* Start TEXT SECTION *

Ordained and entering the Benedictine order as Father Gregory, Chiaramonti (not without distinguished supporters) rapidly rose to prominence, becoming bishop (and cardinal) of Imola in 1785.  There, he came face to face with the French Revolution.  In 1796, Bonaparte entered Milan and proclaimed his intention of marching on Rome to liberate the people of Italy from papal oppression.  Though a treaty was signed, Pope Pius VI was taken prisoner, and the old man was subjected to such mistreatment that he died a prisoner of the French.  

In Imola, Cardinal Chiaramonti—as brave as he was prudent—learned quickly that open resistance to Bonaparte could only bring misery and suffering to the people.  He had a hard time of it, doing his best to defend the Church and the Christian religion while, at the same time, restraining the hotheads whose intemperate actions brought swift retaliation.  Elected Pope in 1800 and taken prisoner in Rome by the French in 1809, he was to apply those hard-won lessons throughout his papacy.  

Pius VII was an unflinching opponent of everything the French Revolution stood for, but he was also a Christian who understood that Napoleon was not a demon but a man, perhaps even a great man.  Pius’s greatest diplomatic triumph was the Concordat of 1801, which restored the Catholic Church in France.  Bullied, threatened, and deceived by the French emperor, the Pope consistently sought the best terms he could, both for French Catholics and for the Church as a whole.  He faced down Napoleon’s violent rages with calm detachment.  In 1813, the emperor was determined to force the Pope into signing a second Concordat that would give the emperor effective control of the Church.  Arriving at the Pope’s chamber in the evening—dressed absurdly in a hunting costume to show how casual he was being about the whole thing—Napoleon stormed and raged at the Pope’s refusal.  “Times have changed,” he shouted, repeating himself, “times have changed!  The Church must adapt and be reconciled with the Revolution.”  Pius VII preserved his composure and dryly commented on the imperial performance: “Comedian,” he told the emperor to his face.

* End TEXT SECTION *
* Start DATASET *

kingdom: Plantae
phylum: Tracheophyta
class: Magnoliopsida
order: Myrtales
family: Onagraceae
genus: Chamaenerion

* End DATASET *

§ BRIEF 1
List every year that the passage on Pius VII mentions.
§ BRIEF 2
Carry on the passage about Pius VII and Napoleon from its final sentence.
The rows are not needed for this work.

§ RESPONSE 1
1785, 1796, 1800, 1809, 1801, 1813

§ RESPONSE 2
The Pope’s moment of weakness came during this struggle.  He eventually was persuaded (under false pretenses) to sign the false Concordat, which he later repudiated.  For his heroic resistance to the French tyrant, Pius VII was lauded by the Protestant allies and lionized in England, and yet, when Napoleon fell, he refused to gloat.  At the fallen emperor’s request, he sent a chaplain to St. Helena, and the Pope, during the period of Napoleon’s second and final exile, used to meet with Bonaparte’s mother in Rome, where he consoled the poor woman by talking with her of “the good Emperor.”  Through his confidant and secretary of state, he declared the Church’s indebtedness to Napoleon, to whom was owed (after God) the credit for “the reestablishment of religion in the great kingdom of France”:

The dutiful and courageous initiative of 1801 made us long forget and forgive subsequent injuries.  Savona and Fontainebleau [where Pius VII had been imprisoned] were but actions of a misled mind, aberrations of human ambition; whilst the Concordat was a saving act undertaken in a Christian and heroic spirit.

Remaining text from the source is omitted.